The amount of the decreasing adjustment is the difference between the GST payable on the original supply of your appliances to the retailer and the amount of GST that would have been payable on that supply if the consideration had been reduced by the amount of the third party payment.
Conclusion
Therefore the proposed payments will, when made in accordance with the above circumstances, be third party payments under Division 134 of the GST Act. This will apply to payments in relation to cash back payments you make after 1 July 2010.
Further matters
Where the acquisition of your appliances by the third party is a creditable acquisition and the payment to them is in connection with the acquisition of your appliances (and not consideration for a separate supply by the third party) the third party will have an increasing adjustment. This is the difference between the amount of credits they were entitled to originally and the amount of credits they would have been entitled to had the consideration for that acquisition been reduced by the amount of the third party payment.

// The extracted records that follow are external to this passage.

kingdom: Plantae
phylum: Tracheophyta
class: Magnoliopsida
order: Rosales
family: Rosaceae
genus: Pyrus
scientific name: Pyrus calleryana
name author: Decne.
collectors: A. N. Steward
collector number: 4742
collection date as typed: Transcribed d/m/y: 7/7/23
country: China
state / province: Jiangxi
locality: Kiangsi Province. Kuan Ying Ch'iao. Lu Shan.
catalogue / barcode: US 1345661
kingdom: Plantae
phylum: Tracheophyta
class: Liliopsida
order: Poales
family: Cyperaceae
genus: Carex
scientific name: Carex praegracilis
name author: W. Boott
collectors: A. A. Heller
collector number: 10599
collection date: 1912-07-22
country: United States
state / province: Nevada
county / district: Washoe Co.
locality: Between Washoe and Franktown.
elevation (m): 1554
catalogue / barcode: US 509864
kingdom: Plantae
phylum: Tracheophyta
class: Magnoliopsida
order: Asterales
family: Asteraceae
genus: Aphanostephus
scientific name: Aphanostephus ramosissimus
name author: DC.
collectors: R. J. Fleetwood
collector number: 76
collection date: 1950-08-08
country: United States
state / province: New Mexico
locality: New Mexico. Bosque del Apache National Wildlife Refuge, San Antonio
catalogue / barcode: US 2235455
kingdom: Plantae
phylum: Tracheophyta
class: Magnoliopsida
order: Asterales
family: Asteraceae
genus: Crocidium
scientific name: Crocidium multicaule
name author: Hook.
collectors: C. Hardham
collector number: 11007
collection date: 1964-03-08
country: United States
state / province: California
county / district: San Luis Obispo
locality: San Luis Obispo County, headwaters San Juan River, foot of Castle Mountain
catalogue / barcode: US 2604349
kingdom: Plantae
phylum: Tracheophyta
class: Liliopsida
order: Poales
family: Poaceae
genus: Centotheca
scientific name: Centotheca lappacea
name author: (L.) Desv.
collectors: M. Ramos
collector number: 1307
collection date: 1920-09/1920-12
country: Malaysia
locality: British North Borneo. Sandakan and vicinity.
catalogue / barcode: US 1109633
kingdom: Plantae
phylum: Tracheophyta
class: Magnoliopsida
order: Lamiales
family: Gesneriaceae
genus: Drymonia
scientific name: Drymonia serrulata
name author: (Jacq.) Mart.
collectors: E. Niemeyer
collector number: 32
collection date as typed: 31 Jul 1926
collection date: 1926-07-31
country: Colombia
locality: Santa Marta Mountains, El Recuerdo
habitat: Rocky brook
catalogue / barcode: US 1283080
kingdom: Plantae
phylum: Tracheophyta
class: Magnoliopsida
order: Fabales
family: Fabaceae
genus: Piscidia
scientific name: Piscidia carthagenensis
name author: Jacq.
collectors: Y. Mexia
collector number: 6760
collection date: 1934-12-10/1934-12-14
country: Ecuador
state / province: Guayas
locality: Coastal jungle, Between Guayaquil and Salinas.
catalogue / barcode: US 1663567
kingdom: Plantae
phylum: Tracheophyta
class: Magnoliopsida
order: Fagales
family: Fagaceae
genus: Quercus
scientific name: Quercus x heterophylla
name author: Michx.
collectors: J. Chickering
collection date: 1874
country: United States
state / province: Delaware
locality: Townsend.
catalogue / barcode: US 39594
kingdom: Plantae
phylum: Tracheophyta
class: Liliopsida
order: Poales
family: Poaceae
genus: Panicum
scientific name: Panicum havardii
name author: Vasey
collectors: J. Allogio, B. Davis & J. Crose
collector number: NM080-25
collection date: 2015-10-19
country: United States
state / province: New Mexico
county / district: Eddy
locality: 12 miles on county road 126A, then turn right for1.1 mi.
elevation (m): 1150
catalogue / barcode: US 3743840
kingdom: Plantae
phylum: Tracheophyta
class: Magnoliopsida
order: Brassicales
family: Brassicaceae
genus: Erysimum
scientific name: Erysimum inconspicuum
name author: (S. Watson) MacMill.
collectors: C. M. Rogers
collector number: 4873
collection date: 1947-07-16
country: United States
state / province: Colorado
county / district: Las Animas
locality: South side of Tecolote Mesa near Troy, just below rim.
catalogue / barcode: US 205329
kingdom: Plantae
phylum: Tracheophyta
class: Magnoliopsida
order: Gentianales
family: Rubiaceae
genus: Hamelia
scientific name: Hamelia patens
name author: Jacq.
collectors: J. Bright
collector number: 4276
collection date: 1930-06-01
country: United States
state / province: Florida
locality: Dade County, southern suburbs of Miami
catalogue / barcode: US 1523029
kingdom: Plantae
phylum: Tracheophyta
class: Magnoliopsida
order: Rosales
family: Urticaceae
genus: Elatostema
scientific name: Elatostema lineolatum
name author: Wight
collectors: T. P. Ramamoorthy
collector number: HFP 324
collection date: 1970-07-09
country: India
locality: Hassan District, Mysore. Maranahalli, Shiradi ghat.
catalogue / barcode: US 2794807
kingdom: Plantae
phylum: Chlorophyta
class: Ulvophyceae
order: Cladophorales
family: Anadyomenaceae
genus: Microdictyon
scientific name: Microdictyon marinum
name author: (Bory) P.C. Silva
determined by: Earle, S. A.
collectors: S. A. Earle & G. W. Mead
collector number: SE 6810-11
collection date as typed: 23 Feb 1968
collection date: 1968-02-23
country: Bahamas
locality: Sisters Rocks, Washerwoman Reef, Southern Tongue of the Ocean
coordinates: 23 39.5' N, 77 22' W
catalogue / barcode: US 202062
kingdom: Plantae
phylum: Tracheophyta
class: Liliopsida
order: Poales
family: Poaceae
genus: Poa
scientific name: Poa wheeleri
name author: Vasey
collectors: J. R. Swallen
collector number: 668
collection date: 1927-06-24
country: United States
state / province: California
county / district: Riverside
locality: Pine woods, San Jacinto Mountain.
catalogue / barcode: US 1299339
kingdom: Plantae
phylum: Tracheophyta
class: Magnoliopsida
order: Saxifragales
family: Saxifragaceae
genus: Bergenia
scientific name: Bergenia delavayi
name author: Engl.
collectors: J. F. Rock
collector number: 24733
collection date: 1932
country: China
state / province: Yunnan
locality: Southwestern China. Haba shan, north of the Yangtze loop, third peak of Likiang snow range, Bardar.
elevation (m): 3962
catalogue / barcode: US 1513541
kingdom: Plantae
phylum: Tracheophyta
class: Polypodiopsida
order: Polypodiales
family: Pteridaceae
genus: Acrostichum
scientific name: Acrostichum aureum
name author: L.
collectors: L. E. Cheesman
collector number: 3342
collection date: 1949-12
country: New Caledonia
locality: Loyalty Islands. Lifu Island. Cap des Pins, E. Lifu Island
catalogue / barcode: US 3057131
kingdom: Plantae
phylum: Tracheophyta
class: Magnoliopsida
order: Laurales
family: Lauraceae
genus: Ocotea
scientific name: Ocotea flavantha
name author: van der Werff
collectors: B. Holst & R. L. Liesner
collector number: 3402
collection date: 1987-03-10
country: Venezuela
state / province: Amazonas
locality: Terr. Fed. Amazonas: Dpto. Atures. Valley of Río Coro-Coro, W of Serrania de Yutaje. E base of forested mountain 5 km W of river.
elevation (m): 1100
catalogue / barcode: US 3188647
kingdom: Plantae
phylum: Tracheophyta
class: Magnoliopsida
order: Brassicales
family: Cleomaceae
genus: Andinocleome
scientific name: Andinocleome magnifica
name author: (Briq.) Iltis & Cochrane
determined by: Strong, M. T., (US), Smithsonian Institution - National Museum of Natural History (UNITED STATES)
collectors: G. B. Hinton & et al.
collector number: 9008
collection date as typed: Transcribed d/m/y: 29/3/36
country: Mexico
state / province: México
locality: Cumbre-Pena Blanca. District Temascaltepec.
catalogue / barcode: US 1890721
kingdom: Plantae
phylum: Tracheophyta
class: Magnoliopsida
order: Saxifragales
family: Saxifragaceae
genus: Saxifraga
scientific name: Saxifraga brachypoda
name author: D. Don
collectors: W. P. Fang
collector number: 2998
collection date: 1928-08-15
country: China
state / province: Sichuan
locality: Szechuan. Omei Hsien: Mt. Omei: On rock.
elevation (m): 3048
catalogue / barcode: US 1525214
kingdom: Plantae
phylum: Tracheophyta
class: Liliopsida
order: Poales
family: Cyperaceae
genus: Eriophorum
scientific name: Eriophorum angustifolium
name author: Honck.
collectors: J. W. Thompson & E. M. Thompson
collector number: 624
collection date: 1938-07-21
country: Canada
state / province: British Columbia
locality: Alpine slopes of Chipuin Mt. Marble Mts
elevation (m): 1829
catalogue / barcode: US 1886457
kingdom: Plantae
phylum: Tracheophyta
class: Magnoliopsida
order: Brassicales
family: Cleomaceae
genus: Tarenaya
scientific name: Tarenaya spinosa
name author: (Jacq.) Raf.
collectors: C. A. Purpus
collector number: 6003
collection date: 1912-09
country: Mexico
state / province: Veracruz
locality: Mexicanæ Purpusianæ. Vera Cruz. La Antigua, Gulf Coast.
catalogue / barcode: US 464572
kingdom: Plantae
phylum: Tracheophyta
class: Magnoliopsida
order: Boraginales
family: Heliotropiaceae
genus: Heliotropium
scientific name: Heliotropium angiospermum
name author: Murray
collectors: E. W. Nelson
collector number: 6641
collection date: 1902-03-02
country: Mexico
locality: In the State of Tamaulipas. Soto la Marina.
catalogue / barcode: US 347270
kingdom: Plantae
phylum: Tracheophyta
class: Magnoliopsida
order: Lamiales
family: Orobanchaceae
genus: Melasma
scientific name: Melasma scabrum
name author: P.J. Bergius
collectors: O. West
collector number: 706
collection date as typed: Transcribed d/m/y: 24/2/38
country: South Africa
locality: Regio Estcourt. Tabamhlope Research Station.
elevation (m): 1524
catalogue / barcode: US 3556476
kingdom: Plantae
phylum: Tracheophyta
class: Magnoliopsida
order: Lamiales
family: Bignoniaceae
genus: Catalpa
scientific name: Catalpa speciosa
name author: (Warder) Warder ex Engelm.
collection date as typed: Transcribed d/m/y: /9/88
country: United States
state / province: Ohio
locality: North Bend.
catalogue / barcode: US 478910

Please note that under subsection 134-20 of the GST Act you must give a third party adjustment note to the third party within 28 days of a request, or if you become aware of the adjustment before an adjustment note is requested then you are normally required to give the document within 28 days (subject to subsections 134-20(3) to (7)). You do not have to issue a third party adjustment note where the cash back amount does not exceed $75.
The third party adjustment note must be created by you and given to the third party; it must set out your ABN, contain the relevant information and be in the approved form. Please refer to subsection 134-20(1) of the GST Act.
The Australian Taxation Office (ATO) publication correcting GST errors (fast search code QC 16233) available on the ATO website ato.gov.au, explains how to correct GST errors you made on an earlier activity statement. In particular, it explains when you can correct GST errors on a later activity statement, in accordance with Goods and Services Tax: Correcting GST Errors Determination 2013, which took effect from 10 May 2013.
You can correct a credit error on a later activity statement if all of the following conditions apply for each credit error:
• the credit error is within the credit error time limit
• you are not subject to a compliance activity
• you have not corrected the GST error in another reporting period.
Credit errors are not subject to value limits.